Reviews: The League of Extraordinary Gentleman Black Dossier

Published on March 24th, 2009

The League of Extraordinary Gentlemen Black Dossier

Forget the movie, which with comic books is a pretty standard phrase, The League of Extraordinary Gentleman are back in their not quite third adventure. Black Dossier is more of a side project than a full adventure but if you’re a fan then it’s a damn fine read.

Set in world where all literary works are actual history the story begins in 1950’s Britain at the end of the post WWII Big Brother government, where two associates of the League steal the government’s Black Dossier; their sum knowledge of all incarnations of the League and its history. The pair must then escape the government’s agents and discover what they really know.

As with a lot of Alan Moore’s work the whole book is a mix of both comic pages and full prose literature and as the protagonists read the book you get to read it yourself. Made as a collection of banned books, magazines, articles and reports it tells a history that includes part of a lost Shakespeare play, a sequel to Fanny Hill, and Jeeves and Wooster meeting the dark gods of H.P.Lovecraft. Each section is written in the appropriate style and 6 pages of unpunctuated Beat Poetry is tough going at first, but plain groovy when you get the beat.
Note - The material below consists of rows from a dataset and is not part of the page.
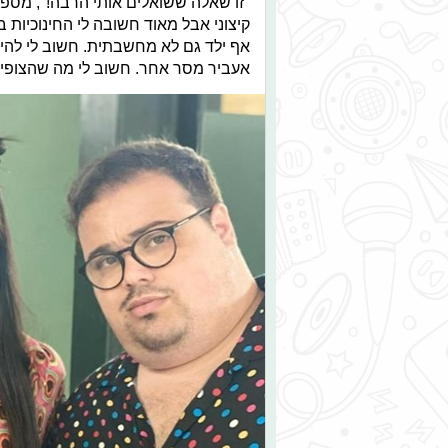
"זו שאלה ששואלים אותי הרבה!", מס
קיצוני אבל מאוד חשובה לי החינוכיות בע
אף ילד גם לא מחשבתית. חשוב לי להישא
אעביר מסר אחר. חשוב לי מה שהצופים 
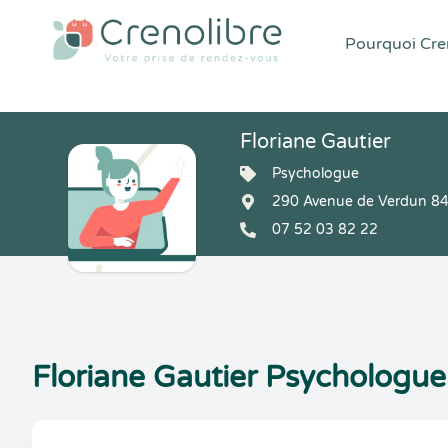
Pourquoi Cren
Floriane Gautier
Psychologue
290 Avenue de Verdun 84
07 52 03 82 22
Floriane Gautier Psychologue 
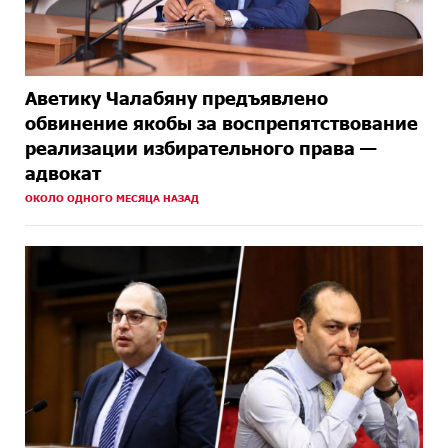
Аветику Чалабяну предъявлено
обвинение якобы за воспрепятствование
реализации избирательного права —
адвокат
ОКОЛО ОДНОГО МЕСЯЦА НАЗАД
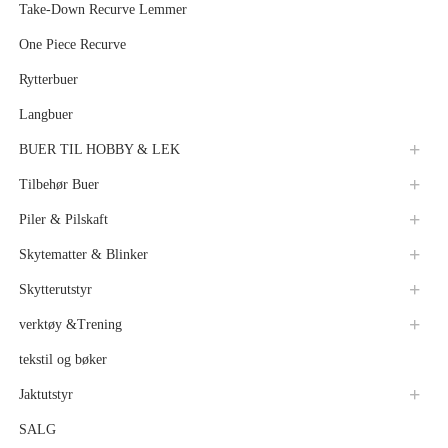
Take-Down Recurve Lemmer
One Piece Recurve
Rytterbuer
Langbuer
BUER TIL HOBBY & LEK
Tilbehør Buer
Piler & Pilskaft
Skytematter & Blinker
Skytterutstyr
verktøy &Trening
tekstil og bøker
Jaktutstyr
SALG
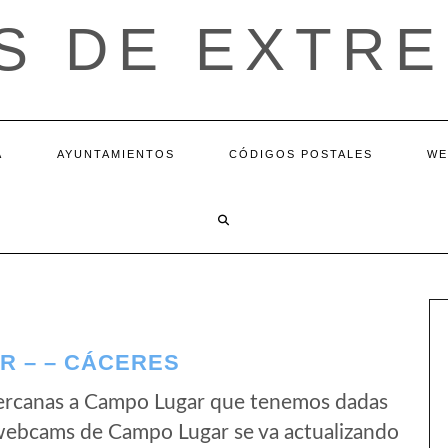
S DE EXTR
A
AYUNTAMIENTOS
CÓDIGOS POSTALES
WE
 – – CÁCERES
ercanas a Campo Lugar que tenemos dadas
s webcams de Campo Lugar se va actualizando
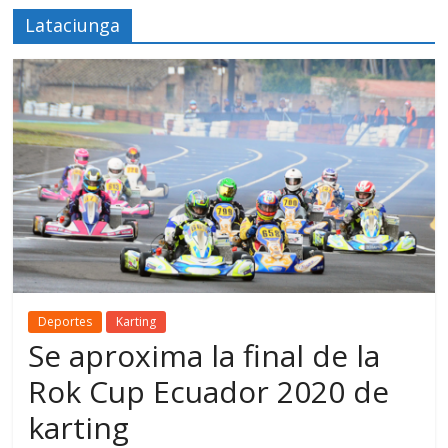
Lataciunga
Deportes
Karting
Se aproxima la final de la
Rok Cup Ecuador 2020 de
karting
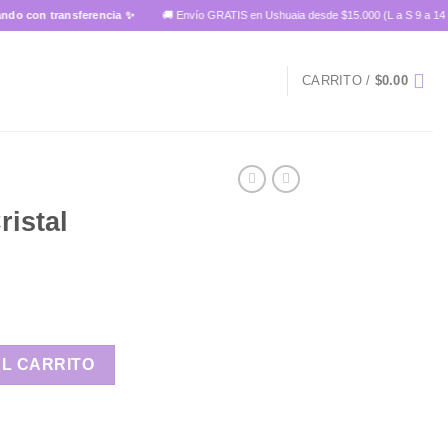
n transferencia ✨
🚚 Envío GRATIS en Ushuaia desde $15.000 (L a S 9 a 14 hs)
CARRITO /
$
0.00
ristal
cantidad
AL CARRITO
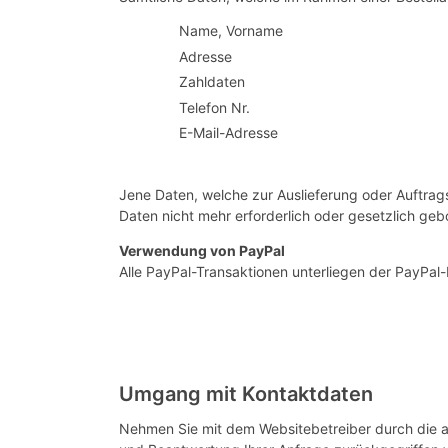
Name, Vorname
Adresse
Zahldaten
Telefon Nr.
E-Mail-Adresse
Jene Daten, welche zur Auslieferung oder Auftrag
Daten nicht mehr erforderlich oder gesetzlich geb
Verwendung von PayPal
Alle PayPal-Transaktionen unterliegen der PayPal
Umgang mit Kontaktdaten
Nehmen Sie mit dem Websitebetreiber durch die a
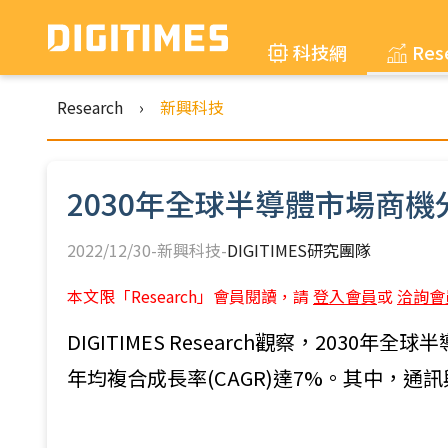
科技網
Res
Research
›
新興科技
2030年全球半導體市場商機
2022/12/30-新興科技-
DIGITIMES研究團隊
本文限「Research」會員閱讀，請
登入會員
或
洽詢會
DIGITIMES Research觀察，2030
年均複合成長率(CAGR)達7%。其中，通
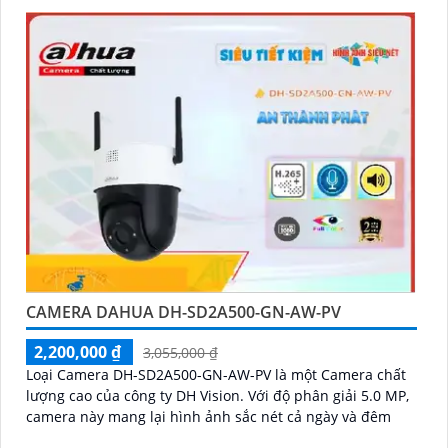
cách 30m vào ban đêm
CAMERA DAHUA DH-SD2A500-GN-AW-PV
2,200,000 ₫
3,055,000 ₫
Loại Camera DH-SD2A500-GN-AW-PV là một Camera chất
lượng cao của công ty DH Vision. Với độ phân giải 5.0 MP,
camera này mang lại hình ảnh sắc nét cả ngày và đêm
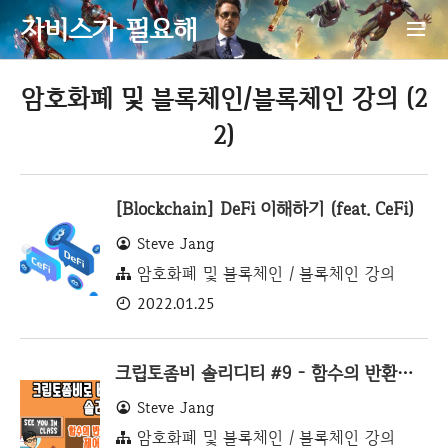
자비스가 필요해
암호화폐 및 블록체인/블록체인 강의 (2
2)
[Blockchain] DeFi 이해하기 (feat. CeFi)
Steve Jang
암호화폐 및 블록체인 / 블록체인 강의
2022.01.25
크립토좀비 솔리디티 #9 - 함수의 반환값과 제어자
Steve Jang
암호화폐 및 블록체인 / 블록체인 강의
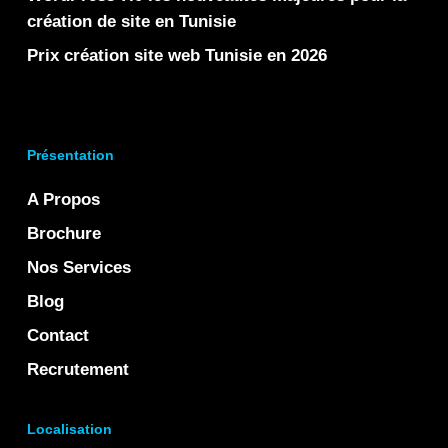
création de site en Tunisie
Prix création site web Tunisie en 2026
Présentation
A Propos
Brochure
Nos Services
Blog
Contact
Recrutement
Localisation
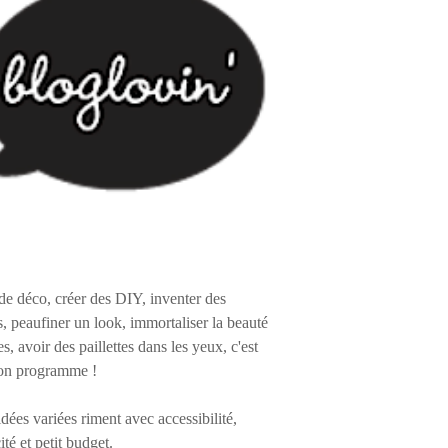
de déco, créer des DIY, inventer des
s, peaufiner un look, immortaliser la beauté
es, avoir des paillettes dans les yeux, c'est
on programme !
 idées variées riment avec accessibilité,
ité et petit budget.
As with the earlier adventures the art and writing are incredible and pack in so many references to so many things that you’re left bewildered and wishing you were better read. In this case, along with the great-grandson of the League’s former contact Campion Bond (Jimmy wears a sharp suit, drinks vodka martinis and has a penchant for rape), Harry Lime shows up and passing references include Carry On Films, Up Pompeii and the Fast Show. There’s a spaceport straight from Dan Dare and Fireball XL-4 turns up (for any fans of Jerry Anderson’s Fireball XL-5, also look out for Supercar).

It’s a handsome book and comes complete with a pull out Tijuana Bible porno comic (once more the comic is packed with sex, violence and strong language) and a pair of 3D glasses for the last section of the book, which work surprisingly well.

All said, if you’re a big fan of the first two volumes of the League’s adventures this is an excellent addition and gives a depth to their world and history not previously seen. If you’ve not read the other volumes this is no place to start. It’s an unashamedly intellectual read, with a lot of unashamedly low brow stuff thrown in, that takes the reader on a romp through the literary world of 1950’s Britain.

Not for anyone who skipped the text at the end of the chapters in Watchmen.

The League are set to return this April, but given Alan Moore’s previous track record on releasing books we can but hope. Big Numbers anyone?